Berry, l’allié bafoué
L’épisode du jeudi soir place surtout le chef du Parlement, Nabih Berry, dans une position de gêne extrême, d’autant qu’il demeure le seul véritable canal de communication entre le Hezbollah et l’État libanais, voire la communauté internationale. Chef du mouvement Amal et allié de toujours du Hezbollah, il avait assuré que Raouché ne serait pas illuminé.
Il avait également promis que la mobilisation serait limitée à 500 partisans et que la circulation ne serait pas perturbée. Cependant, aucun de ces engagements n’a été respecté. Sa parole a été publiquement désavouée, démontrant que la milice n’hésite plus à humilier même ses partenaires les plus proches. Son crédit, déjà entamé, en sort affaibli.
Pour les observateurs, la séquence de jeudi 25 septembre illustre l’impuissance de l’État face à une formation qui agit comme une milice autonome. Elle confirme aussi le transfert du centre de gravité du Hezbollah vers des cadres sécuritaires comme Wafic Safa, omniprésent lors de la cérémonie. La Grotte aux pigeons de Raouché n’a pas seulement servi de toile de projection: elle a symbolisé l’absence du pouvoir civil.

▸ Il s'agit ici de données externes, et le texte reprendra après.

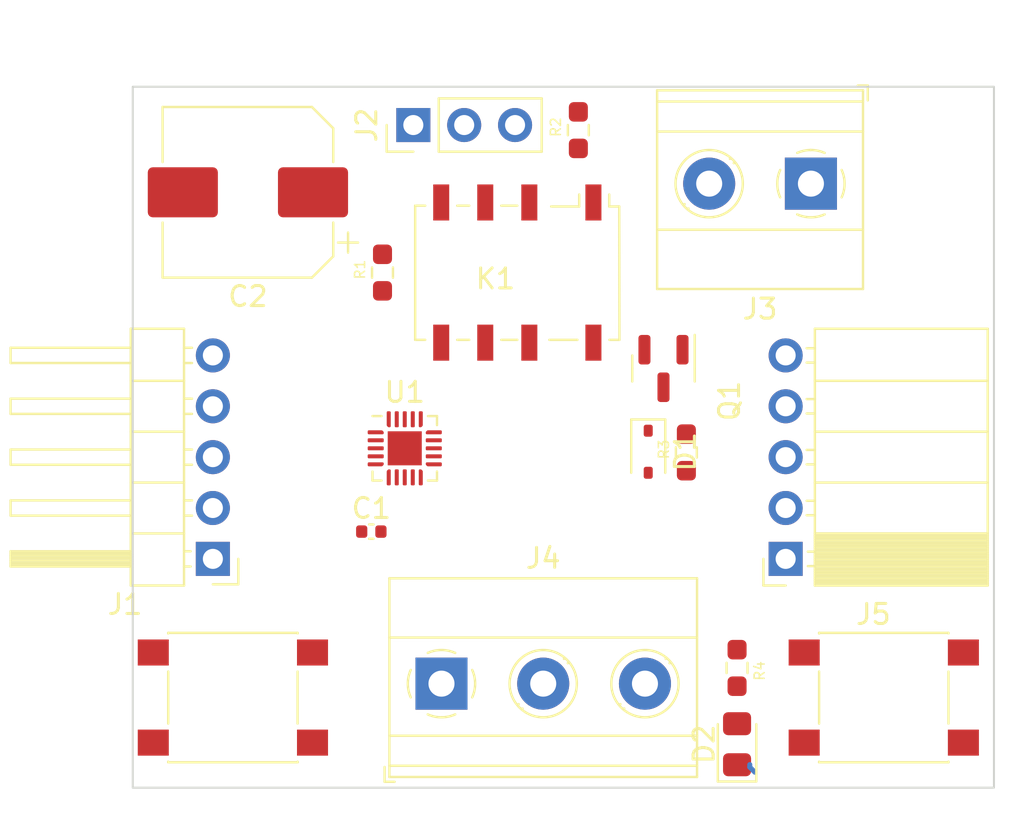
<source format=kicad_pcb>
(kicad_pcb (version 20221018) (generator pcbnew)

  (general
    (thickness 1.6)
  )

  (paper "A4")
  (layers
    (0 "F.Cu" signal)
    (31 "B.Cu" signal)
    (32 "B.Adhes" user "B.Adhesive")
    (33 "F.Adhes" user "F.Adhesive")
    (34 "B.Paste" user)
    (35 "F.Paste" user)
    (36 "B.SilkS" user "B.Silkscreen")
    (37 "F.SilkS" user "F.Silkscreen")
    (38 "B.Mask" user)
    (39 "F.Mask" user)
    (40 "Dwgs.User" user "User.Drawings")
    (41 "Cmts.User" user "User.Comments")
    (42 "Eco1.User" user "User.Eco1")
    (43 "Eco2.User" user "User.Eco2")
    (44 "Edge.Cuts" user)
    (45 "Margin" user)
    (46 "B.CrtYd" user "B.Courtyard")
    (47 "F.CrtYd" user "F.Courtyard")
    (48 "B.Fab" user)
    (49 "F.Fab" user)
    (50 "User.1" user)
    (51 "User.2" user)
    (52 "User.3" user)
    (53 "User.4" user)
    (54 "User.5" user)
    (55 "User.6" user)
    (56 "User.7" user)
    (57 "User.8" user)
    (58 "User.9" user)
  )

  (setup
    (pad_to_mask_clearance 0)
    (pcbplotparams
      (layerselection 0x00010fc_ffffffff)
      (plot_on_all_layers_selection 0x0000000_00000000)
      (disableapertmacros false)
      (usegerberextensions false)
      (usegerberattributes true)
      (usegerberadvancedattributes true)
      (creategerberjobfile true)
      (dashed_line_dash_ratio 12.000000)
      (dashed_line_gap_ratio 3.000000)
      (svgprecision 4)
      (plotframeref false)
      (viasonmask false)
      (mode 1)
      (useauxorigin false)
      (hpglpennumber 1)
      (hpglpenspeed 20)
      (hpglpendiameter 15.000000)
      (dxfpolygonmode true)
      (dxfimperialunits true)
      (dxfusepcbnewfont true)
      (psnegative false)
      (psa4output false)
      (plotreference true)
      (plotvalue true)
      (plotinvisibletext false)
      (sketchpadsonfab false)
      (subtractmaskfromsilk false)
      (outputformat 1)
      (mirror false)
      (drillshape 1)
      (scaleselection 1)
      (outputdirectory "")
    )
  )

  (net 0 "")
  (net 1 "+5V")
  (net 2 "GND")
  (net 3 "Net-(D1-A)")
  (net 4 "Net-(D2-A)")
  (net 5 "/DCC_A")
  (net 6 "/DCC_B")
  (net 7 "/DCC_TTL")
  (net 8 "/servo")
  (net 9 "/FROG")
  (net 10 "/curved")
  (net 11 "/straight")
  (net 12 "unconnected-(K1-Pad5)")
  (net 13 "unconnected-(K1-Pad6)")
  (net 14 "unconnected-(K1-Pad7)")
  (net 15 "Net-(Q1-B)")
  (net 16 "/relay")
  (net 17 "/LED")
  (net 18 "unconnected-(U1-PB5-Pad9)")
  (net 19 "unconnected-(U1-PB4-Pad10)")
  (net 20 "unconnected-(U1-PB3-Pad11)")
  (net 21 "unconnected-(U1-PB2-Pad12)")
  (net 22 "unconnected-(U1-PB1-Pad13)")
  (net 23 "unconnected-(U1-PC0-Pad15)")
  (net 24 "unconnected-(U1-PC1-Pad16)")
  (net 25 "unconnected-(U1-PC2-Pad17)")
  (net 26 "unconnected-(U1-PC3-Pad18)")
  (net 27 "Net-(U1-~{RESET}{slash}PA0)")
  (net 28 "/up")
  (net 29 "/down")

  (footprint "custom_kicad_lib_sk:R_0603_smalltext" (layer "F.Cu") (at 104.47 140.279 90))

  (footprint "custom_kicad_lib_sk:tactile_SMD_6mm" (layer "F.Cu") (at 97 161.5))

  (footprint "custom_kicad_lib_sk:R_0603_smalltext" (layer "F.Cu") (at 114.249 133.167 90))

  (footprint "custom_kicad_lib_sk:tactile_SMD_6mm" (layer "F.Cu") (at 129.5 161.5))

  (footprint "Relay_SMD:Relay_DPDT_Omron_G6K-2F-Y" (layer "F.Cu") (at 111.201 140.279 -90))

  (footprint "custom_kicad_lib_sk:VQFN-20-1EP_3x3mm_P0.4mm_EP1.7x1.7mm" (layer "F.Cu") (at 105.581 149.054))

  (footprint "LED_SMD:LED_0805_2012Metric_Pad1.15x1.40mm_HandSolder" (layer "F.Cu") (at 122.174 163.83 90))

  (footprint "TerminalBlock_Phoenix:TerminalBlock_Phoenix_MKDS-1,5-3-5.08_1x03_P5.08mm_Horizontal" (layer "F.Cu") (at 107.415 160.805))

  (footprint "Capacitor_SMD:CP_Elec_8x10" (layer "F.Cu") (at 97.75 136.271 180))

  (footprint "Connector_PinSocket_2.54mm:PinSocket_1x05_P2.54mm_Horizontal" (layer "F.Cu") (at 124.6 154.575 180))

  (footprint "Connector_PinHeader_2.54mm:PinHeader_1x03_P2.54mm_Vertical" (layer "F.Cu") (at 106.009 132.913 90))

  (footprint "Capacitor_SMD:C_0402_1005Metric" (layer "F.Cu") (at 103.9114 153.2128))

  (footprint "custom_kicad_lib_sk:R_0603_smalltext" (layer "F.Cu") (at 119.643 149.259 90))

  (footprint "Connector_PinHeader_2.54mm:PinHeader_1x05_P2.54mm_Horizontal" (layer "F.Cu") (at 96 154.575 180))

  (footprint "MountingHole:MountingHole_3.2mm_M3" (layer "F.Cu") (at 112 150))

  (footprint "TerminalBlock_Phoenix:TerminalBlock_Phoenix_MKDS-1,5-2-5.08_1x02_P5.08mm_Horizontal" (layer "F.Cu") (at 125.862 135.839 180))

  (footprint "custom_kicad_lib_sk:R_0603_smalltext" (layer "F.Cu") (at 122.174 160.02 -90))

  (footprint "Package_TO_SOT_SMD:SOT-23" (layer "F.Cu") (at 118.5 145.068 -90))

  (footprint "Diode_SMD:D_SOD-323" (layer "F.Cu") (at 117.738 149.225 -90))

  (gr_rect (start 92 131) (end 135 166)
    (stroke (width 0.1) (type default)) (fill none) (layer "Edge.Cuts") (tstamp 801339f8-fc92-41f2-bbfd-db2c486fbc0a))

  (segment (start 123.063 165.227) (end 122.809 164.973) (width 0.25) (layer "B.Cu") (net 0) (tstamp e14584b0-ac2d-4dfc-9481-6520172d6558))
  (segment (start 122.809 164.973) (end 122.809 164.846) (width 0.25) (layer "B.Cu") (net 0) (tstamp ed69126c-7392-4a36-bfe4-2eda2e343481))

)

</source>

Dans une capitale qui se veut la vitrine du Liban, le message est clair: les interdictions officielles ne valent rien lorsqu’elles se heurtent à la volonté d’une milice armée. Le Hezbollah a fait de la Grotte aux pigeons une scène politique, reléguant la décision gouvernementale au rang de vœu pieux et rappelant, au passage, qui détient réellement le dernier mot.

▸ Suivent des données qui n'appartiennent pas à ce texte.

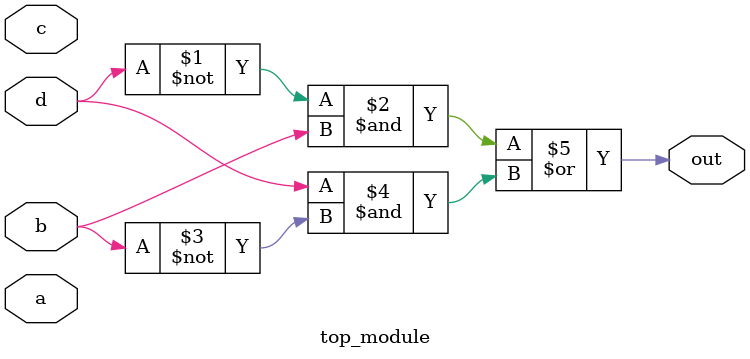
<source format=v>
module top_module(
    input a,
    input b,
    input c,
    input d,
    output out
); 
    assign out = (~d & b) | (d & ~b);
endmodule
</source>
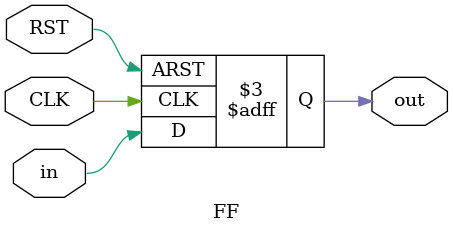
<source format=v>

module FF #(
  parameter BUS_WIDTH = 1
  )(
  input CLK,RST,
  input [BUS_WIDTH-1 : 0] in,
  output reg [BUS_WIDTH-1 : 0] out
  );
  
  always @(posedge CLK or negedge RST)
  begin
    if(!RST)
      begin
        out <= 'd0;
      end
      
    else
      begin
        out <= in;
      end
      
  end

endmodule

</source>
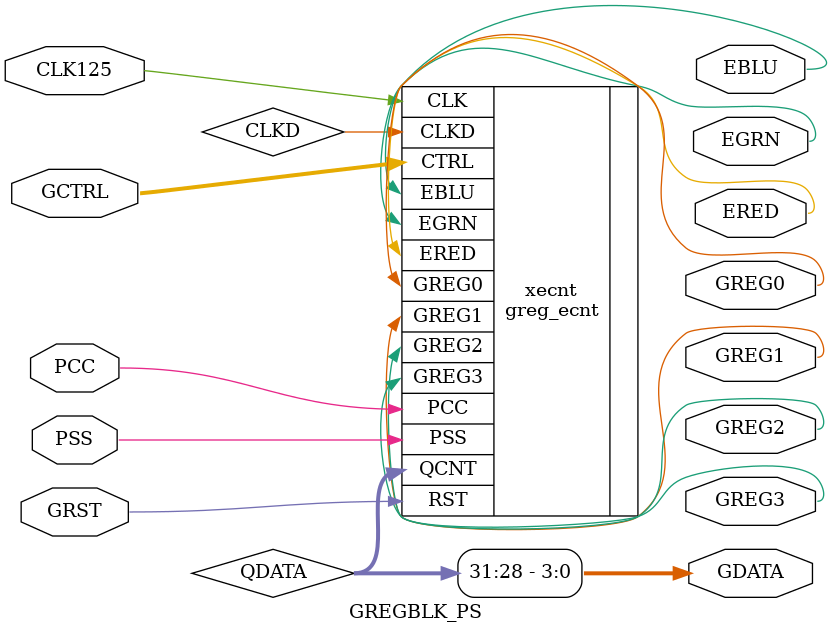
<source format=v>

`timescale 1ns / 1ps



// *****************************************
// * GREGBLK_PS
// *****************************************
module GREGBLK_PS (
  output            EBLU,
  output            EGRN,
  output            ERED,
  output            GREG0,
  output            GREG1,
  output            GREG2,
  output            GREG3,
  output     [3:0]  GDATA,

  input             CLK125,
  input      [3:0]  GCTRL,
  input             GRST,
  input             PCC,
  input             PSS
);


  wire CLKD;
  wire [31:0] QDATA;

  assign GDATA = QDATA[31:28];

  greg_ecnt xecnt (
    .CLK(CLK125),
    .GREG0(GREG0),
    .GREG1(GREG1),
    .GREG2(GREG2),
    .GREG3(GREG3),
    .CLKD(CLKD),
    .EBLU(EBLU),
    .PCC(PCC),
    .ERED(ERED),
    .EGRN(EGRN),
    .RST(GRST),
    .PSS(PSS),
    .QCNT(QDATA[31:0]),
    .CTRL(GCTRL[3:0]) );

endmodule
// *****************************************



</source>
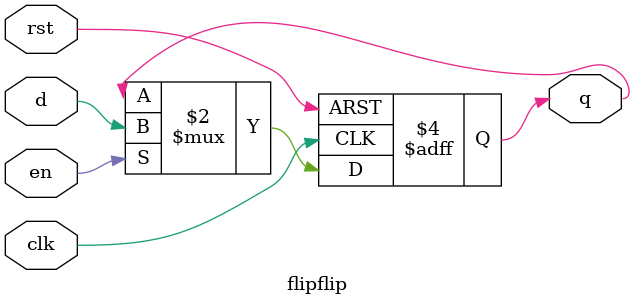
<source format=sv>
module flipflip(clk, rst, en, d, q);
    input logic clk;
    input logic rst; 
    input logic en;
    input logic d;
    output logic q;

    always_ff@(posedge clk or posedge rst) begin
        if (rst)
            q <= 1'b0;
        else if (en) begin
            q <= d;
        end
    end
endmodule

</source>
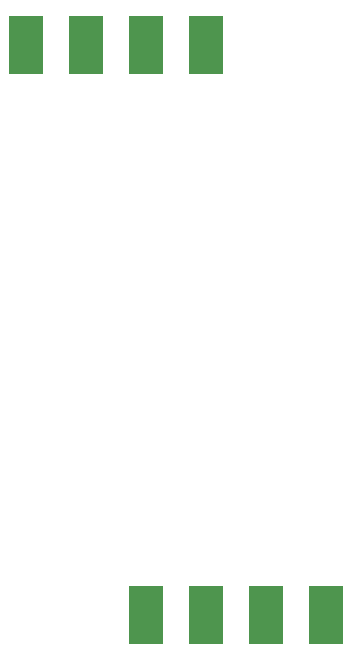
<source format=gtp>
G04 MADE WITH FRITZING*
G04 WWW.FRITZING.ORG*
G04 DOUBLE SIDED*
G04 HOLES PLATED*
G04 CONTOUR ON CENTER OF CONTOUR VECTOR*
%ASAXBY*%
%FSLAX23Y23*%
%MOIN*%
%OFA0B0*%
%SFA1.0B1.0*%
%ADD10R,0.118110X0.196850*%
%LNPASTEMASK1*%
G90*
G70*
G54D10*
X1122Y2135D03*
X2122Y235D03*
X1722Y235D03*
X1922Y235D03*
X1722Y2135D03*
X1522Y2135D03*
X1522Y235D03*
X1322Y2135D03*
G04 End of PasteMask1*
M02*
</source>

L’échec à faire respecter des directives illustre ainsi l’impuissance persistante de l’État et son incapacité à faire exécuter ses décisions, qui vont d’une simple interdiction de projection d’images au contrôle exclusif des armes par l’État. Cela laisse le champ libre à un Hezbollah qui continue de dicter ses propres règles, au mépris de l’autorité publique, tout en offrant à un pays voisin, Israël, des prétextes supplémentaires pour maintenir ses troupes sur les cinq points stratégiques et poursuivre ses frappes au Liban.